Alt text is a description that content creators can add to visuals, so that people who are blind or low-vision can get a description of what is in the digital image — whether it’s a photo on a website or a social media image shared with friends. The problem is a lot of images have low-quality captions and alt text — or often none at all — making visual information inaccessible to a lot of people. In fact, a Carnegie Mellon study in 2019 found that of 1.09 million tweets, only .01% contained alt text added by content creators, which meant that over 99% of those images were not easily accessible to people who have blindness. Now, AI is helping make images more accessible.
Lookout, which was launched in 2019 and designed with the blind and low-vision community, uses AI to help people accomplish everyday tasks, like sorting mail and putting away groceries. Today, a new feature within Lookout called “image question and answer” is launching for a select group of people from the blind and low vision communities. Now, whether or not images have no captions or alt text, Lookout can process the image and provide a description of it — then people can use their voice or type to ask questions and have a more detailed understanding of what’s in an image. This feature is powered by an advanced visual language model developed by Google DeepMind.
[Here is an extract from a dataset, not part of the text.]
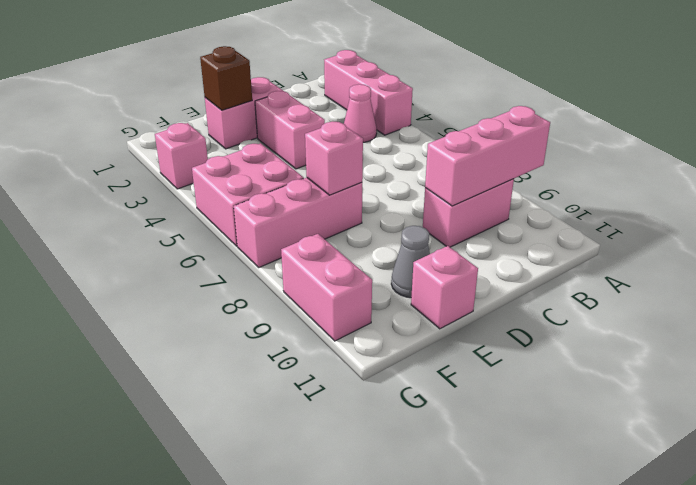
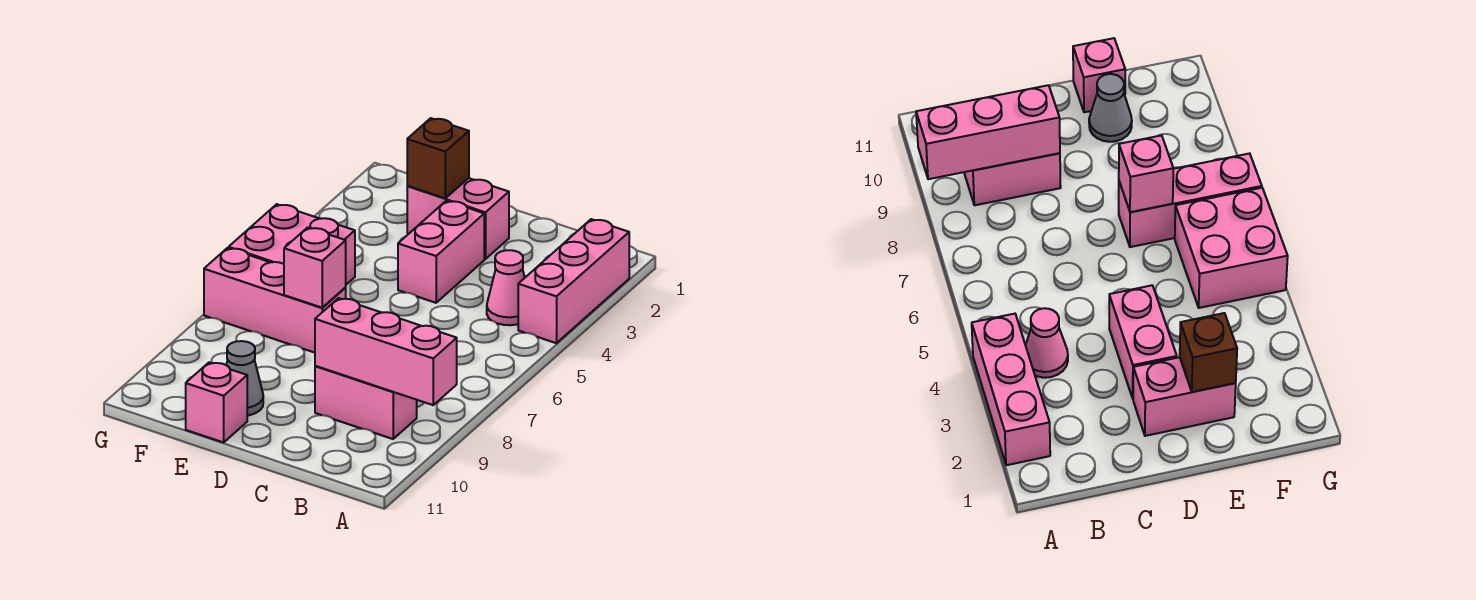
pink brick G3 level 1 -> none
pink brick G9:G10 level 1 -> none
“This collaboration shows how our multimodal model can directly benefit people’s lives,” says Colin Murdoch, Google DeepMind chief business officer. “It opens up new avenues for many more applications, especially when it comes to using AI to make the world around us more accessible.”
Following months of internal testing with people with blindness and low-vision, we’re working with the Royal National Institute of Blind People (RNIB) to invite a limited number of people to test out this feature with plans to make it available to even more people soon.
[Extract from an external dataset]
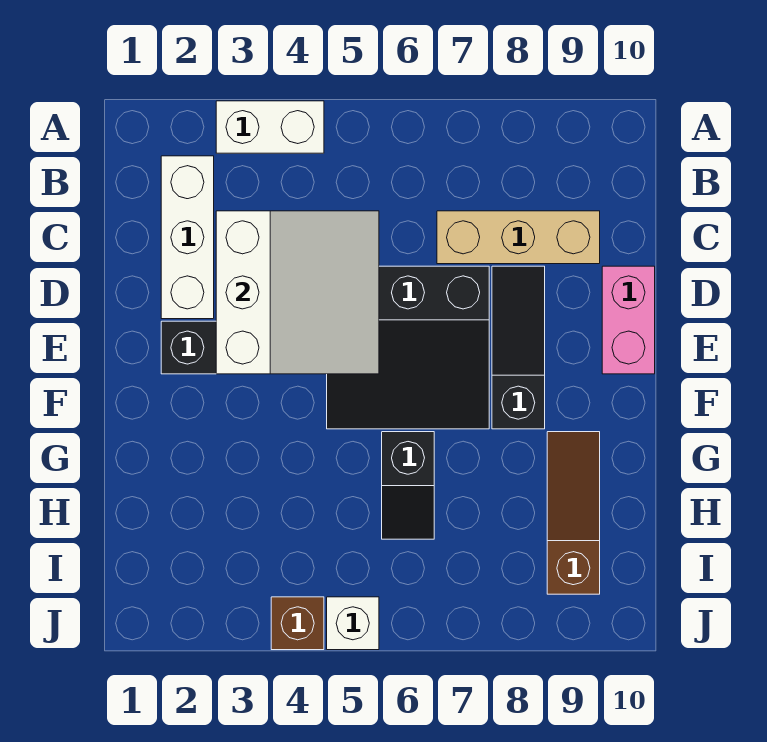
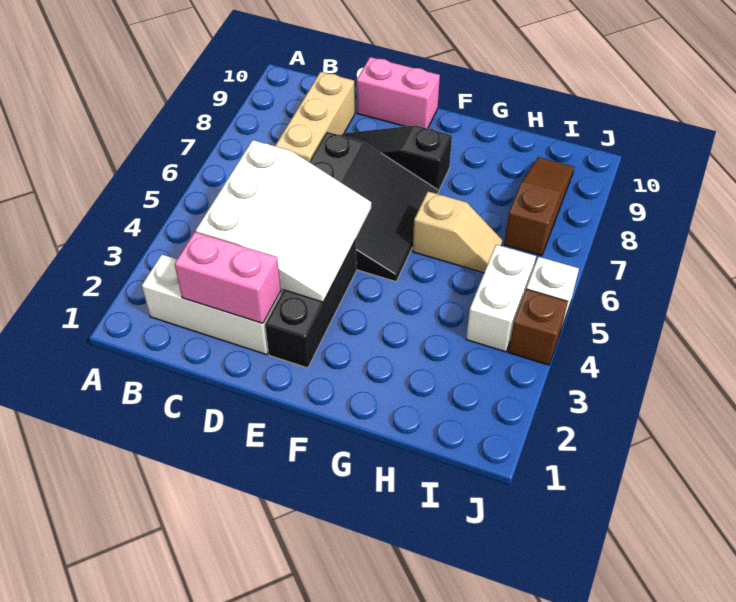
white brick A3:A4 level 1 -> white brick I4:I5 level 1
none -> pink brick C2:D2 level 2
white slope C3:E5 level 2 top 3 -> white slope C3:E5 level 2 top C
black slope G6:H6 level 1 top G -> tan slope G6:H6 level 1 top G
brown slope G9:I9 level 1 top I -> brown slope I7:I9 level 1 top 7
Since 2020, people have been able to opt-in to the Accessible Places feature in Maps to more easily identify when a place has a wheelchair-accessible entrance, indicated by the wheelchair icon. Now, we’re making the icon visible for everyone on Maps so you can “know before you go” if there’s a step-free entrance, which is helpful whether you’re using a wheelchair, pushing a stroller, or lugging a suitcase. You can find more information — like wheelchair-accessible seating, parking or restrooms — in the “About” tab so you can plan visits with confidence.
Thanks to contributions from business owners, Local Guides and the Maps community, we’re able to provide wheelchair accessibility information for more than 40 million businesses around the world. If you notice a place you’ve visited is missing accessibility information, you can easily contribute it by scrolling to the “About” tab and selecting “Edit features” on Android or “Update this place” on iOS.